En France, 650 000 postes dans la manutention sont en sursis. Aux Etats-Unis, les véhicules autonomes menacent le métier de conducteur de taxi. «Comme la révolution industrielle a vidé les champs de ses ouvriers grâce aux machines agricoles, la révolution algorithmique fera perdre des millions de places de travail, prédit Rachid Guerraoui. Par contre, en médecine entre autres, il faut s’attendre à d’énormes progrès.»

Perspectives sidérantes

L’IA et la robotisation font des firmes technologiques les nouveaux riches. «Il y a dix ans, les plus grandes entreprises étaient General Electric, Coca-Cola, Toyota, observe Rachid Guerraoui. Aujourd’hui ce sont Google, Apple, Facebook, Amazon, Microsoft: toutes basées sur des algorithmes. L’évolution semble s’accélérer.» De plus en plus de données sont disponibles et les machines qui les traitent sont de plus en plus puissantes, ouvrant des perspectives sidérantes. Jusqu’à présent, une machine ne pouvait accomplir que ce que l’homme avait programmé pour elle. Mais les méthodes d’apprentissage automatique (deep learning) la rendent presque intelligente.

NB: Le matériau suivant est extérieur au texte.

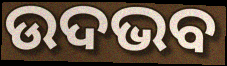
ଉଦଭବ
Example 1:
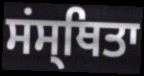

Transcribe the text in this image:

ਸਂਸ੍ਥਿਤਾ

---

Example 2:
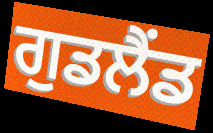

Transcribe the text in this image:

ਗੁਡਲੈਂਡ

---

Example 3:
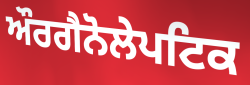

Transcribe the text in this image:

ਔਰਗੈਨੋਲੇਪਟਿਕ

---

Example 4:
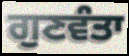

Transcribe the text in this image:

ਗੁਣਵੰਤਾ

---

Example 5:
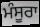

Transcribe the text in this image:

ਮੰਸੂਰਾ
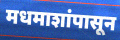
मधमाशांपासून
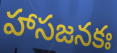
హాసజనకః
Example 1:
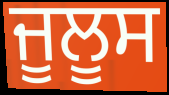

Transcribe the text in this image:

ਜੂਲੂਸ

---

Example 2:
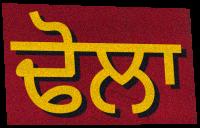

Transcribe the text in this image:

ਢੋਲਾ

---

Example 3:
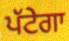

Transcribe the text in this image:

ਪੱਟੇਗਾ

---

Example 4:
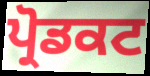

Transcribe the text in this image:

ਪ੍ਰੋਡਕਟ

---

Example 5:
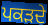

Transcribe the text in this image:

ਪਕੜਦੇ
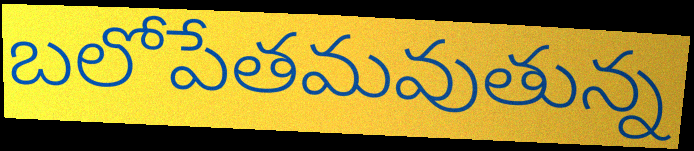
బలోపేతమవుతున్న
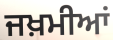
ਜਖ਼ਮੀਆਂ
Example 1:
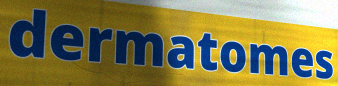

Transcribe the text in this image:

dermatomes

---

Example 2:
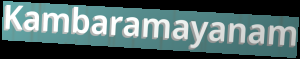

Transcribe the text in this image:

Kambaramayanam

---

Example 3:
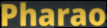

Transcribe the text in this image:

Pharao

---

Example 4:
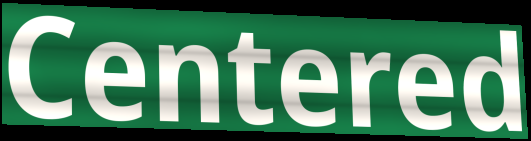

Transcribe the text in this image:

Centered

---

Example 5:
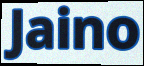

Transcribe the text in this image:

Jaino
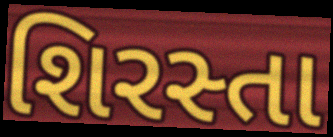
શિરસ્તા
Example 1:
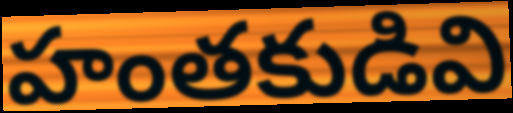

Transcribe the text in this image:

హంతకుడివి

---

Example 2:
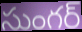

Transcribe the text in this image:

సుంగర్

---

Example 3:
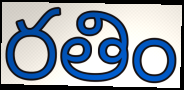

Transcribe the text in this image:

రతిం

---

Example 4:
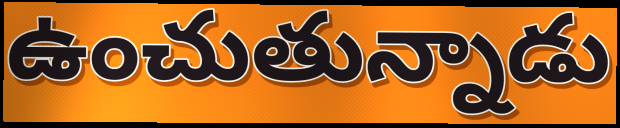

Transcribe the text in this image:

ఉంచుతున్నాడు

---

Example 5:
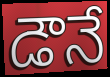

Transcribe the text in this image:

డౌనే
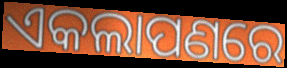
ଏକଲାପଣରେ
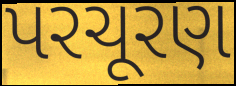
પરચૂરણ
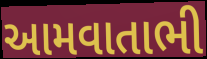
આમવાતાભી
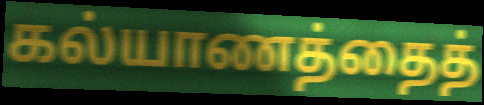
கல்யாணத்தைத்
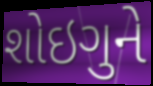
શોઇગુને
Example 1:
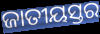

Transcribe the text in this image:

ଜାତୀୟସ୍ତର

Dans cet exercice, la Suisse et les pays européens lambinent. «Les entreprises tenant le haut du pavé sont implantées aux Etats-Unis et dans une moindre mesure en Asie», analyse Rachid Guerraoui. «L’Europe est à la traîne. Elle l’est un peu moins dans le monde de la recherche, ce qui signifie qu’il y a de l’espoir. Mais sans unité européenne à ce sujet, il va être difficile de rattraper le retard. Nous disposons en Europe d’un marché de près de quatre cent millions de citoyens instruits et de scientifiques de haut niveau: il faut absolument créer les conditions nécessaires à l’émergence d’acteurs européens en IA pour nous assurer une certaine indépendance à ce niveau.» Inexorable, la «mise en algorithme du monde» obligera nombre de travailleurs à se recycler. «Il faudra passer par des cours d’informatique comme on prend aujourd’hui des cours de conduite ou de français», conclut Rachid Guerraoui.